Des maîtres autoproclamés

2010/08/20 | Par Guy Roy

Le bulletin du conseil du patronat ne peut échapper aux objectifs tendancieux qu’il se donne : soumettre le monde du travail à une évaluation à laquelle celui-ci n’a eu rien à dire. Même dans le rapport d’évaluation auquel me soumet mon employeur tous les ans, j’ai l’opportunité d’inclure un commentaire dissident. Ce bilan du Québec Inc. est donc biaisé et ne met au jour qu’un côté de la médaille sans la contre partie des salariés. Et si nous-mêmes nous nous donnions le droit d’évaluer ceux qui nous marchandent notre travail au prix qu’ils le paient et aux éternelles excuses qu’ils donnent ces années-ci pour justifier un écart grandissant entre pauvres et riches ?

Il est aussi significatif que l’on jauge l’économie québécoise à partir d’une comparaison avec celle du « Rest Of Canada ». La condition d’infériorité du Québec constatée ne fait que révéler encore une fois la nature profondément inégalitaire de ce pays qui s’autoproclame le meilleur au monde sans être capable de fournir à ses citoyens l’élémentaire égalité de fait entre eux.

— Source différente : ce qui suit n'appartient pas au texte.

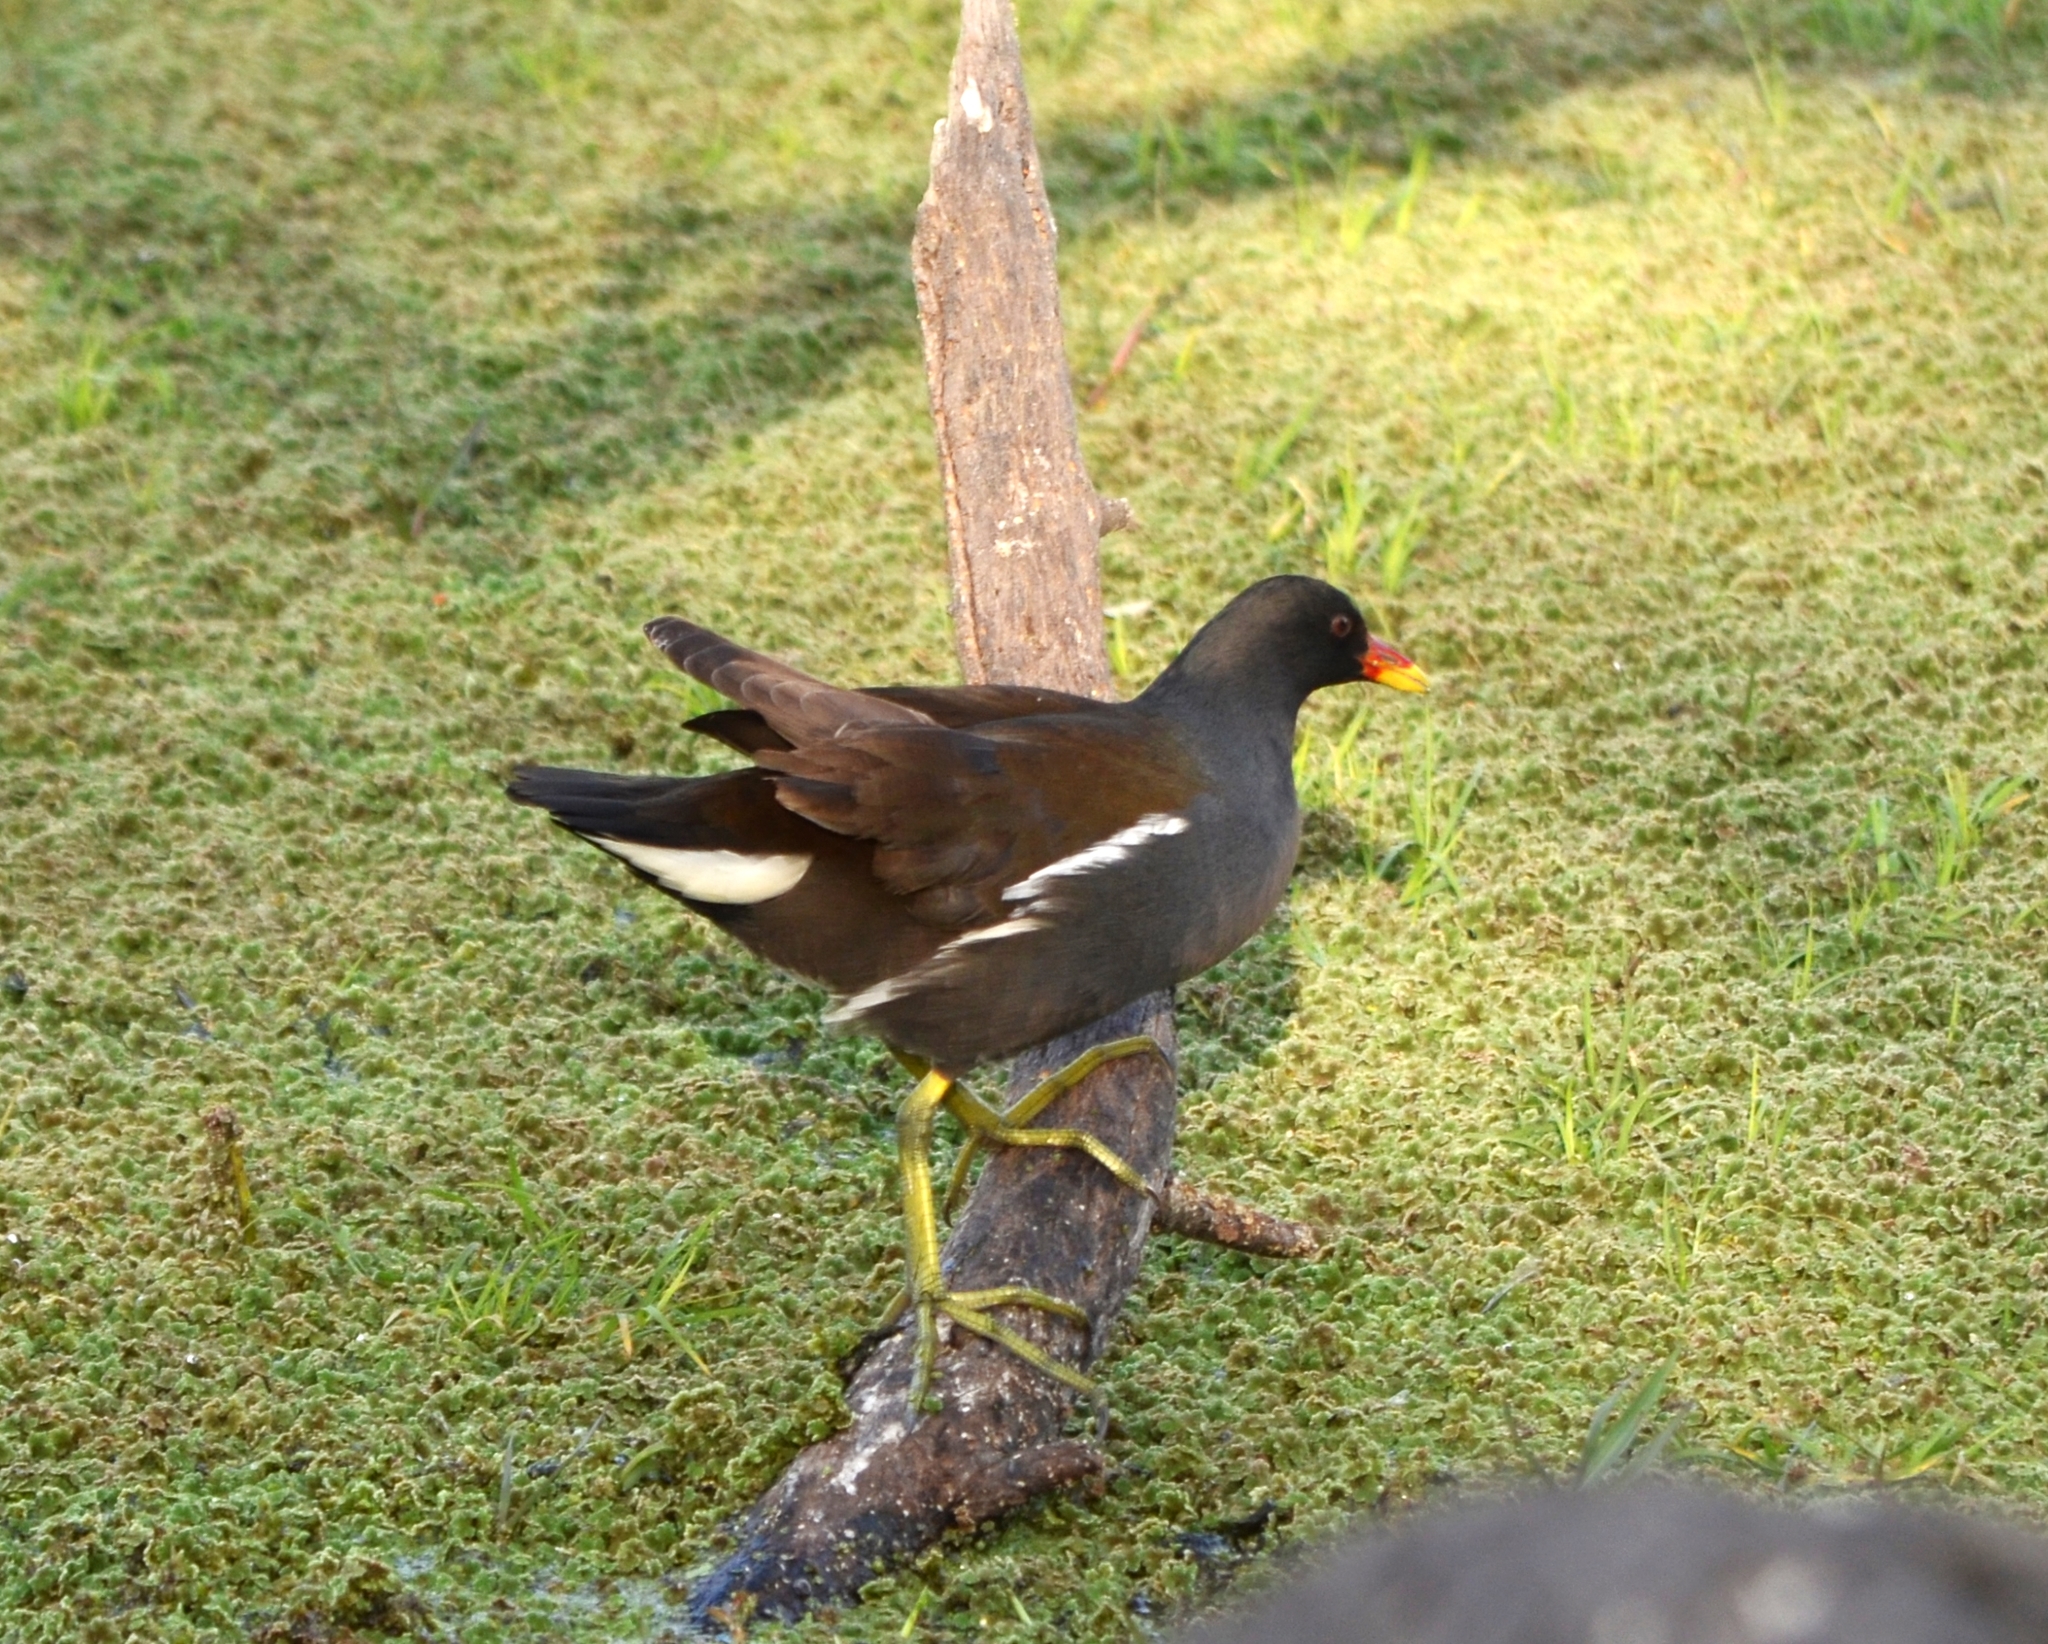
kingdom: Animalia
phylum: Chordata
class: Aves
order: Gruiformes
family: Rallidae
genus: Gallinula
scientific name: Gallinula chloropus
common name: Common moorhen
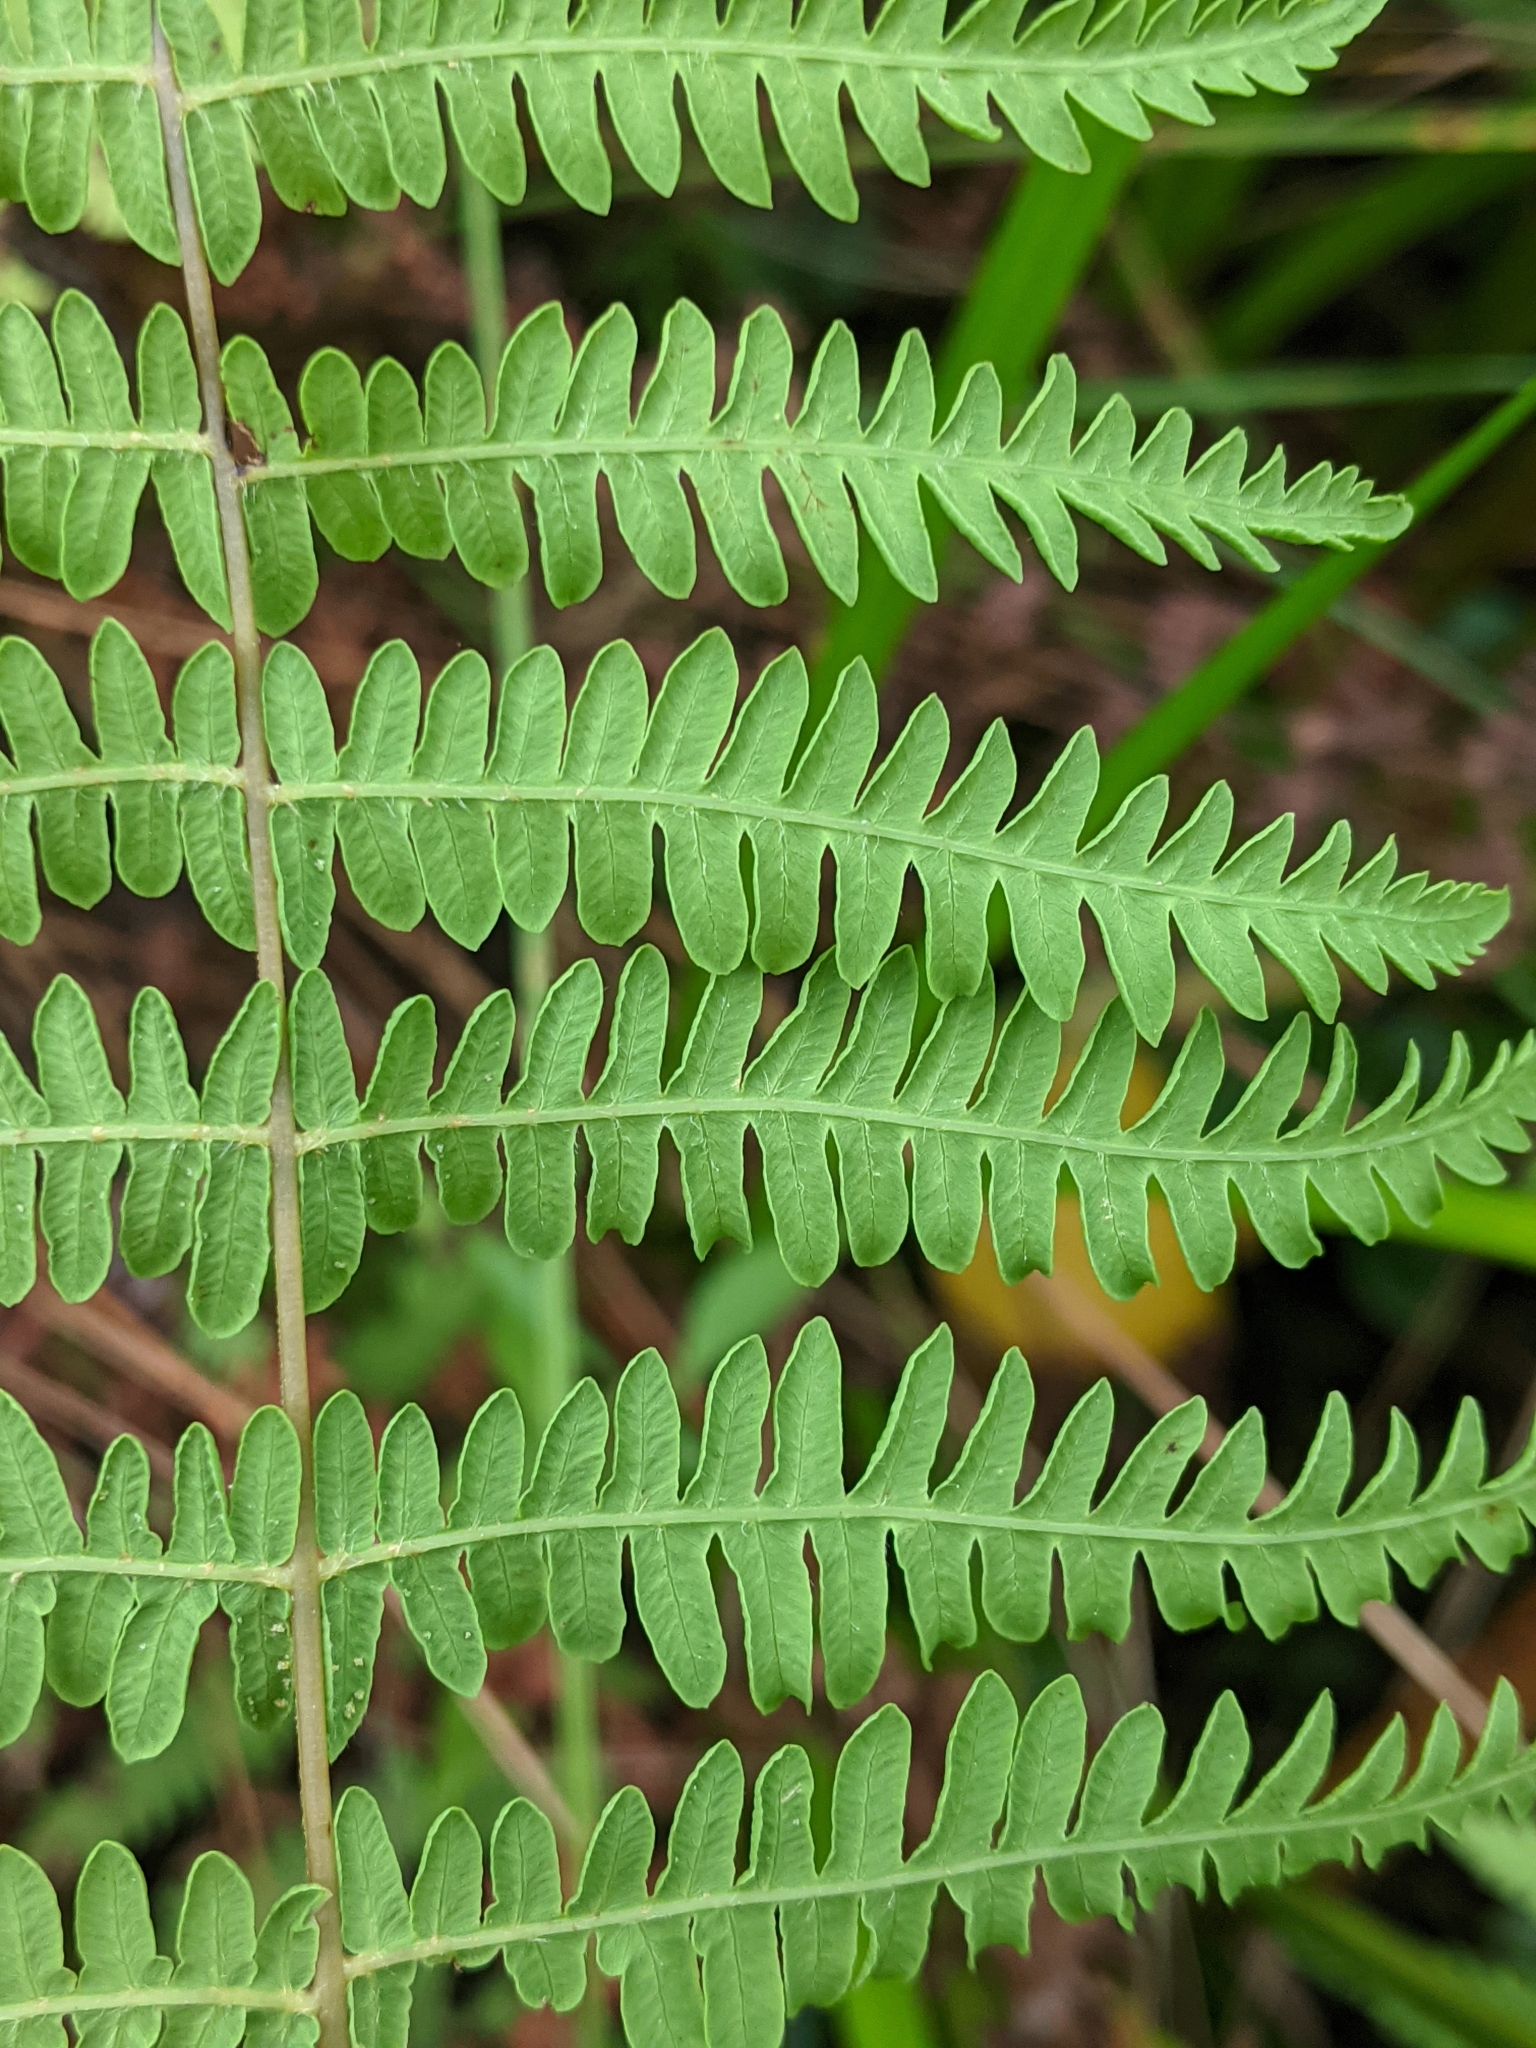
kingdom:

Nous n’en sommes pas là par hasard. Toute notre histoire a été marquée par un développement inégal de nos ressources souvent spoliées par l’élite canadienne. Celle-ci a su s’allier ceux qui ont produit ce rapport pour nous culpabiliser de l’état de subalternes que l’État fédéral nous assigne comme la seule condition possible pour un peuple de travailleurs. Nous ne concurrençons tout simplement pas à armes égales avec l’État canadien. Pour cela il nous faudrait au minimum un État indépendant.

Pour exposer ce point de vue au jugement de tous, je sais bien que je m’attirerai l’accusation de la droite bien pensante que je propage une « mentalité de colonisé ». Qu’en ai-je à faire de ce point de vue qui tente de camoufler une vérité élémentaire tirée de l’expérience quotidienne d’avoir à composer avec une autorité que je ne choisis pas, et comme salarié, et comme sujet d’un autre pays que le mien ?

Il est indéniable qu’Ottawa nous met devant un état de fait : avoir à subir son pénible carcan et tolérer la privation d’une liberté fondamentale des peuples à cause d’une volonté tenace de nous maintenir dans un état de sujétion. Le conseil du patronat ne nous apprend rien là-dessus que le RIN ne nous ait enseigné il y a cinquante ans bien sonnés.